To learn more about MRL, this blog post by Hugging Face explains it thoroughly.

To check the model retrieval capabilities with different vector dimensions, evaluations are performed within the Italian->German cross-lingual benchmark.



NDCG@5 (float)

Avg Italian -> German (text) Italian -> German (visual) Italian -> German (mix)
1536 dimensions
dse-qwen2-2b-mrl-v1 93.1 92.6 93.5 93.3
vdr-2b-multi-v1 95.3 95.0 95.9 95.1
+2.3%
1024 dimensions
dse-qwen2-2b-mrl-v1 92.2 90.9 92.3 93.5
vdr-2b-multi-v1 94.6 93.1 95.7 95.1
+2.5%
512 dimensions
dse-qwen2-2b-mrl-v1 89.8 87.9 89.4 92.2
vdr-2b-multi-v1 93.0 91.1 93.4 94.5
+3.4%



NDCG@5 (binary)

Avg Italian -> German (text) Italian -> German (visual) Italian -> German (mix)
1536 dimensions
dse-qwen2-2b-mrl-v1 89.8 88.2 90.3 90.8
vdr-2b-multi-v1 92.3 89.6 94.1 93.3
+2.8%
1024 dimensions
dse-qwen2-2b-mrl-v1 86.7 84.9 88.2 86.9
vdr-2b-multi-v1 90.8 87.0 92.6 92.8
+4.6%
512 dimensions
dse-qwen2-2b-mrl-v1 79.2 80.6 81.7 75.4
vdr-2b-multi-v1 82.6 77.7 86.7 83.3
+4.0%

1024 dimension float vectors offer a excellent balance between quality and size. They’re ~30% smaller but still retain 99% of the retrieval performance. This can be true for the 1536 dimensions binary vectors, which have 10x fewer bytes per vector but still retain 97% of their retrieval quality. It is also interesting to see that 1536 binary vectors almost match the performance of the bottom model 1536 float vectors.



Conclusions and Next Steps

We imagine that vdr-2b-multi-v1 and vdr-2b-v1 will prove useful to many users.

Our multilingual model is the primary of its kind, it significantly improves performance in multilingual and cross-lingual scenarios, and because of MRL and Binary Quantization, retrieval is more efficient and faster than ever. We imagine this can unlock recent use-cases and opportunities, especially in linguistically fragmented continents corresponding to Europe.
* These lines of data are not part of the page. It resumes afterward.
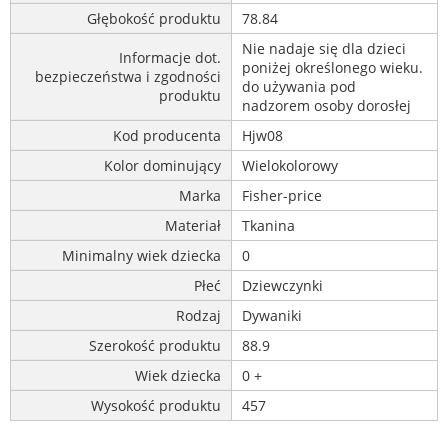
Głębokość produktu
78.84
Nie nadaje się dla dzieci
Informacje dot.
poniżej określonego wieku.
bezpieczeństwa i zgodności
do używania pod
produktu
nadzorem osoby dorosłej
Kod producenta
Hjw08
Kolor dominujący
Wielokolorowy
Marka
Fisher-price
Materiał
Tkanina
Minimalny wiek dziecka
0
Płeć
Dziewczynki
Rodzaj
Dywaniki
Szerokość produktu
88.9
Wiek dziecka
0 +
Wysokość produktu
457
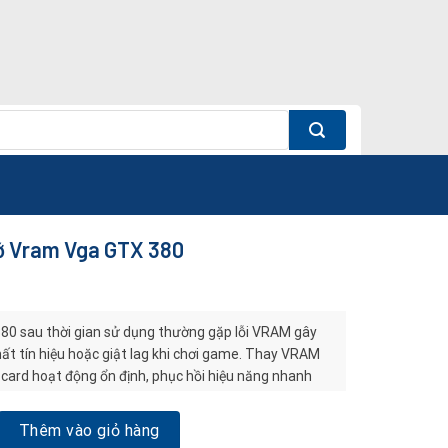
ớ Vram Vga GTX 380
0 sau thời gian sử dụng thường gặp lỗi VRAM gây
ất tín hiệu hoặc giật lag khi chơi game. Thay VRAM
 card hoạt động ổn định, phục hồi hiệu năng nhanh
 chi phí thay card mới.
m Vga GTX 380 số lượng
Thêm vào giỏ hàng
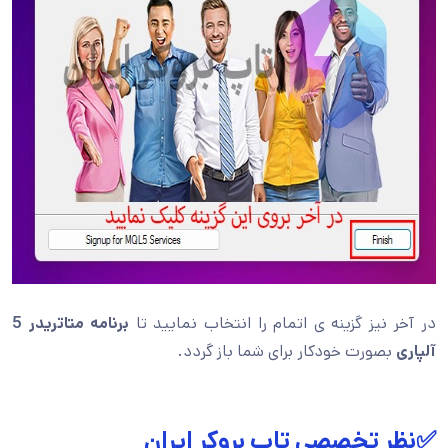
در آخر نیز گزینه ی اتمام را انتخاب نمایید تا
برنامه متاتریدر 5
آلپاری
بصورت خودکار برای شما باز گردد.
✅نظر تخصصی تاپ بروکر ایران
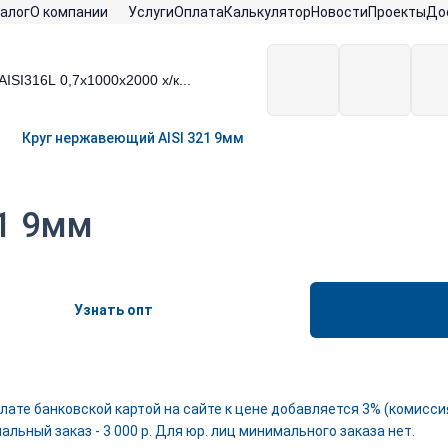
алог
О компании
Услуги
Оплата
Калькулятор
Новости
Проекты
До
Круг нержавеющий AISI 321 9мм
1 9мм
Узнать опт
лате банковской картой на сайте к цене добавляется 3% (комиссия
льный заказ - 3 000 р. Для юр. лиц минимального заказа нет.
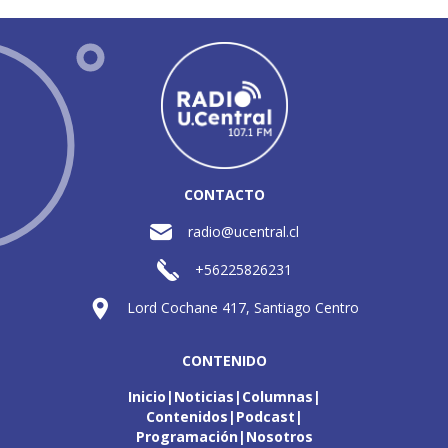
CONTACTO
radio@ucentral.cl
+56225826231
Lord Cochane 417, Santiago Centro
CONTENIDO
Inicio
Noticias
Columnas
Contenidos
Podcast
Programación
Nosotros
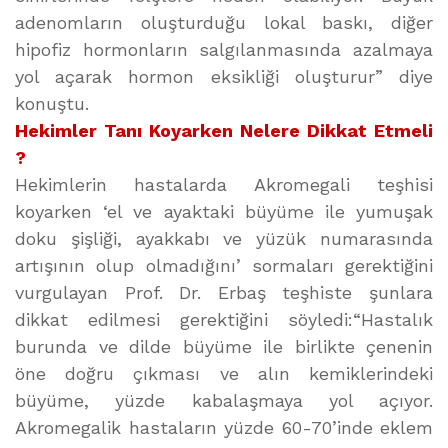
adenomların oluşturduğu lokal baskı, diğer
hipofiz hormonların salgılanmasında azalmaya
yol açarak hormon eksikliği oluşturur” diye
konuştu.
Hekimler Tanı Koyarken Nelere Dikkat Etmeli
?
Hekimlerin hastalarda Akromegali teşhisi
koyarken ‘el ve ayaktaki büyüme ile yumuşak
doku şişliği, ayakkabı ve yüzük numarasında
artışının olup olmadığını’ sormaları gerektiğini
vurgulayan Prof. Dr. Erbaş teşhiste şunlara
dikkat edilmesi gerektiğini söyledi:“Hastalık
burunda ve dilde büyüme ile birlikte çenenin
öne doğru çıkması ve alın kemiklerindeki
büyüme, yüzde kabalaşmaya yol açıyor.
Akromegalik hastaların yüzde 60-70’inde eklem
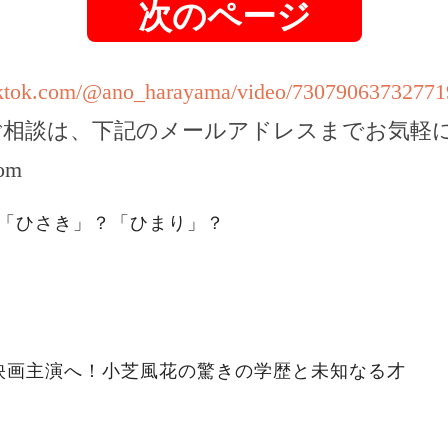
次のページ
tiktok.com/@ano_harayama/video/7307906373277
ご相談は、下記のメールアドレスまでお気軽
com
。「ひさき」？「ひまり」？
映画主演へ！小芝風花の驚きの学歴と未知なる才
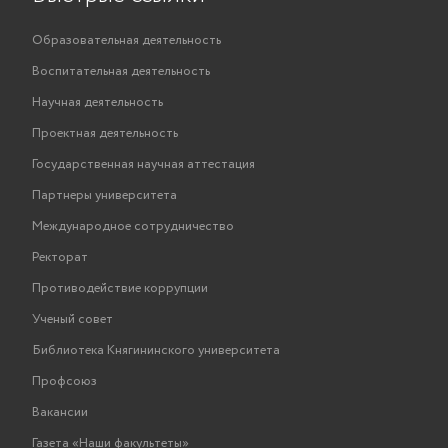
Образовательная деятельность
Воспитательная деятельность
Научная деятельность
Проектная деятельность
Государственная научная аттестация
Партнеры университета
Международное сотрудничество
Ректорат
Противодействие коррупции
Ученый совет
Библиотека Княгининского университета
Профсоюз
Вакансии
Газета «Наши факультеты»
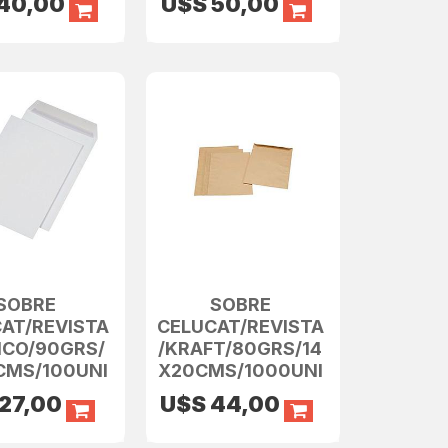
40,00
U$S
50,00
SOBRE
SOBRE
AT/REVISTA
CELUCAT/REVISTA
NCO/90GRS/
/KRAFT/80GRS/14
CMS/100UNI
X20CMS/1000UNI
27,00
U$S
44,00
Its English-only twin represents a substantial improvement over the bottom model, now having the ability to embed documents 3x faster, with much less VRAM and with the identical (or higher) retrieval quality.
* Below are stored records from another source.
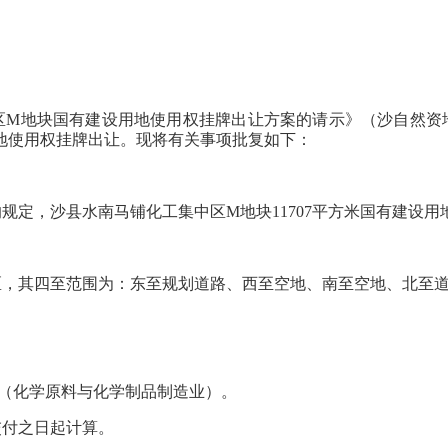
地块国有建设用地使用权挂牌出让方案的请示》（沙自然资地〔2
用地使用权挂牌出让。现将有关事项批复如下：
，沙县水南马铺化工集中区M地块11707平方米国有建设用
其四至范围为：东至规划道路、西至空地、南至空地、北至道
（化学原料与化学制品制造业）。
付之日起计算。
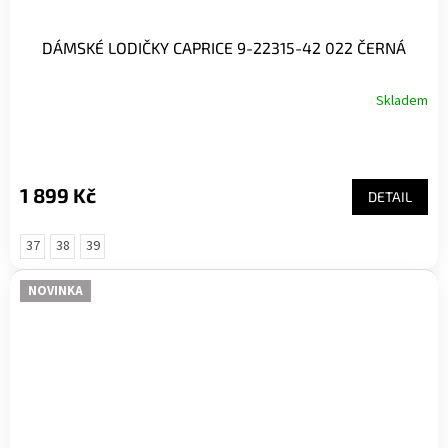
DÁMSKÉ LODIČKY CAPRICE 9-22315-42 022 ČERNÁ
Skladem
1 899 Kč
DETAIL
37
38
39
NOVINKA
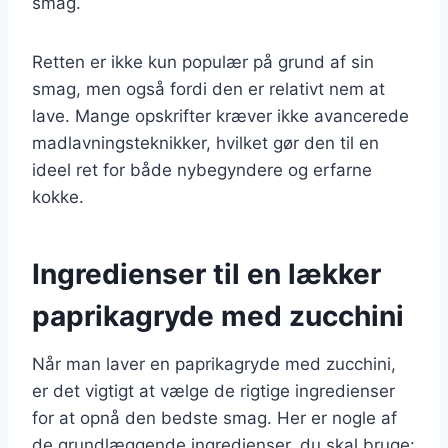
smag.
Retten er ikke kun populær på grund af sin
smag, men også fordi den er relativt nem at
lave. Mange opskrifter kræver ikke avancerede
madlavningsteknikker, hvilket gør den til en
ideel ret for både nybegyndere og erfarne
kokke.
Ingredienser til en lækker
paprikagryde med zucchini
Når man laver en paprikagryde med zucchini,
er det vigtigt at vælge de rigtige ingredienser
for at opnå den bedste smag. Her er nogle af
de grundlæggende ingredienser, du skal bruge:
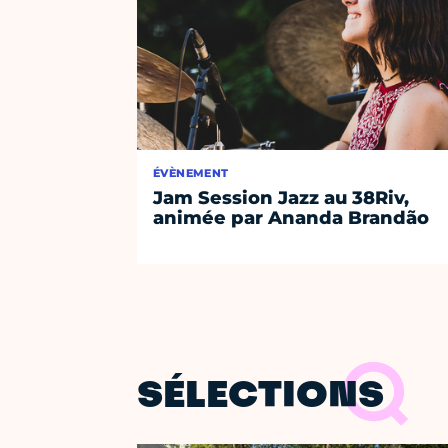
ÉVÈNEMENT
Jam Session Jazz au 38Riv,
animée par Ananda Brandão
SÉLECTIONS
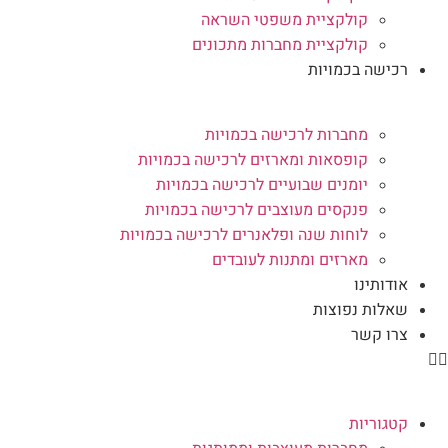
קולקציית משפטי השראה
קולקציית מחברות מתכונים
רכישה בכמויות
מחברות לרכישה בכמויות
קופסאות ומארזים לרכישה בכמויות
יומנים שבועיים לרכישה בכמויות
פנקסים מעוצבים לרכישה בכמויות
לוחות שנה ופלאנרים לרכישה בכמויות
מארזים ומתנות לעובדים
אודותינו
שאלות נפוצות
צרו קשר
קטגוריות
All this is feasible because of the brand new vdr-multilingual-train dataset. With 500k top quality samples, it’s the most important multilingual open source synthetic dataset for visual document retrieval.
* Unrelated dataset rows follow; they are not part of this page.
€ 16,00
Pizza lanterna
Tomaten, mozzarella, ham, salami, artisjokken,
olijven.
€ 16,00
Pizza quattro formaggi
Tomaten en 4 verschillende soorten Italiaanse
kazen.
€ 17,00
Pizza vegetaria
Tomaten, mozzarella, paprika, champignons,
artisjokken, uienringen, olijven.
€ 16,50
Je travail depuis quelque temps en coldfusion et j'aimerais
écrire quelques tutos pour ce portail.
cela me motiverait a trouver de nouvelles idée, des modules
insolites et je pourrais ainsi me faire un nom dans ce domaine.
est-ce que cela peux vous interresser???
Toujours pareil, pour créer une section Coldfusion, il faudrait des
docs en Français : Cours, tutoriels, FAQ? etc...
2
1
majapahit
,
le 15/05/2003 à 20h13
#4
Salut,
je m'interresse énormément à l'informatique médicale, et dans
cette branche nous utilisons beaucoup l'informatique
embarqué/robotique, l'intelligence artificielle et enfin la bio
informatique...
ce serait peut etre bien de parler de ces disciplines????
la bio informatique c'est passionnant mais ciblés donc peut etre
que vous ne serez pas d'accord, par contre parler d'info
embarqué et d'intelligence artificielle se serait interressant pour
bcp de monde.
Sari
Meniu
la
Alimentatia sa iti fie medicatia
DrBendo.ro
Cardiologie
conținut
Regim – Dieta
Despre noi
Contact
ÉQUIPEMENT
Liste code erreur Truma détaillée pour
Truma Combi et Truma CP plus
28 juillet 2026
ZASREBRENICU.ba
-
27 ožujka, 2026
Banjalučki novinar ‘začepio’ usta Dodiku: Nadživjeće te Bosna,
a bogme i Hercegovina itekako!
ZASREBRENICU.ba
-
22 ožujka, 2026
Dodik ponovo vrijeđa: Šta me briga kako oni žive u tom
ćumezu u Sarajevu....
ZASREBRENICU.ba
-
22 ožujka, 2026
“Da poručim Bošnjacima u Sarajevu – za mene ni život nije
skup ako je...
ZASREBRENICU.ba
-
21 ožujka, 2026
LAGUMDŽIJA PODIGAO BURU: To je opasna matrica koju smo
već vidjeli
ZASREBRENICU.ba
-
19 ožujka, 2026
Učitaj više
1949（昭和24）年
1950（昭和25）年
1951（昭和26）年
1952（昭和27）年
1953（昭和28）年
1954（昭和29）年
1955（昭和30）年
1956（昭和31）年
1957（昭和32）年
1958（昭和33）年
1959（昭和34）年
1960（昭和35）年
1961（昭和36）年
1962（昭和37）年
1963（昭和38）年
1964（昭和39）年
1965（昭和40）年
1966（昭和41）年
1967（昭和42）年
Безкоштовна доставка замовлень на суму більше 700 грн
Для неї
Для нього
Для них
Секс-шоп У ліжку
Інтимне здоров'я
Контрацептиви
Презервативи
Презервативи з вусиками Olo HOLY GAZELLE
Future work will explore how our models perform when adapted to recent and specific domains. This continues to be within the early stages of development and more work must be done before results are published, but early tests already appear to suggest impressive retrieval gains with very minimal data and computational resources.